Now the same researchers have reviewed the literature and found six additional industrial chemicals that can hamper normal brain development. These are manganese, fluoride, chlorpyrifos, dichlorodiphenyltrichloroethane, tetrachloroethylene and polybrominated diphenyl ethers. Manganese, they say, is found in drinking water and can contribute to lower math scores and heightened hyperactivity, while exposure to high levels of fluoride from drinking water can contribute to a seven-point drop in IQ on average. The remaining chemicals, which are found in solvents and pesticides, have been linked to deficits in social development and increased aggressive behaviors.

But they say the growing body of research that is finding links between higher levels of these chemicals in expectant mothers’ blood and urine and brain disorders in their children should raise alarms about how damaging these chemicals can be. The developing brain in particular, they say, is vulnerable to the effects of these chemicals, and in many cases, the changes they trigger are permanent. The consequence of such brain damage is impaired [central nervous system] function that lasts a lifetime and might result in reduced intelligence, as expressed in terms of lost IQ points, or disruption in behavior,” they write in their report, which was published in the journal Lancet Neurology.

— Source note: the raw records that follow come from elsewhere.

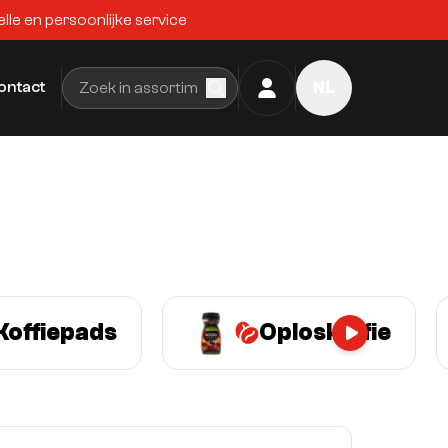
lle en persoonlijke service
ontact
NL
Koffiepads
Oploskoffie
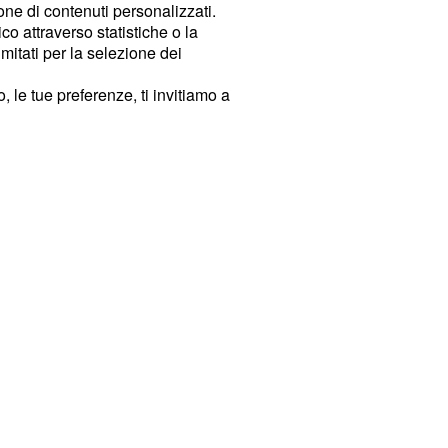
ione di contenuti personalizzati.
o attraverso statistiche o la
imitati per la selezione dei
 le tue preferenze, ti invitiamo a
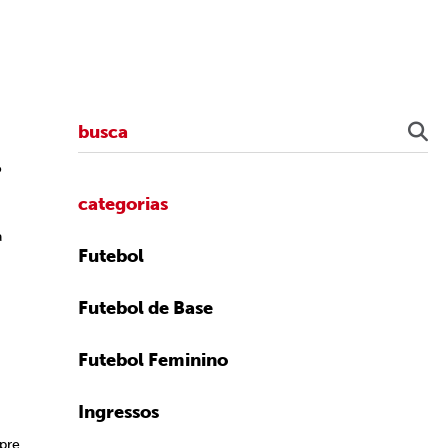
o
categorias
a
Futebol
Futebol de Base
Futebol Feminino
Ingressos
pre.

Same report, from Science Daily: Growing number of chemicals linked with brain disorders in children

"The greatest concern is the large numbers of children who are affected by toxic damage to brain development in the absence of a formal diagnosis. They suffer reduced attention span, delayed development, and poor school performance. Industrial chemicals are now emerging as likely causes," said Philippe Grandjean, adjunct professor of environmental health at HSPH.

The study outlines possible links between these newly recognized neurotoxicants and negative health effects on children, including:  - Manganese is associated with diminished intellectual function and impaired motor skills  - Solvents are linked to hyperactivity and aggressive behavior - Certain types of pesticides may cause cognitive delays.

Grandjean and co-author Philip Landrigan, Dean for Global Health at Mount Sinai, also forecast that many more chemicals than the known dozen or so identified as neurotoxicants contribute to a "silent pandemic" of neurobehavioral deficits that is eroding intelligence, disrupting behaviors, and damaging societies. But controlling this pandemic is difficult because of a scarcity of data to guide prevention and the huge amount of proof needed for government regulation. "Very few chemicals have been regulated as a result of developmental neurotoxicity," they write.

The authors say it's crucial to control the use of these chemicals to protect children's brain development worldwide. They propose mandatory testing of industrial chemicals and the formation of a new international clearinghouse to evaluate industrial chemicals for potential developmental neurotoxicity.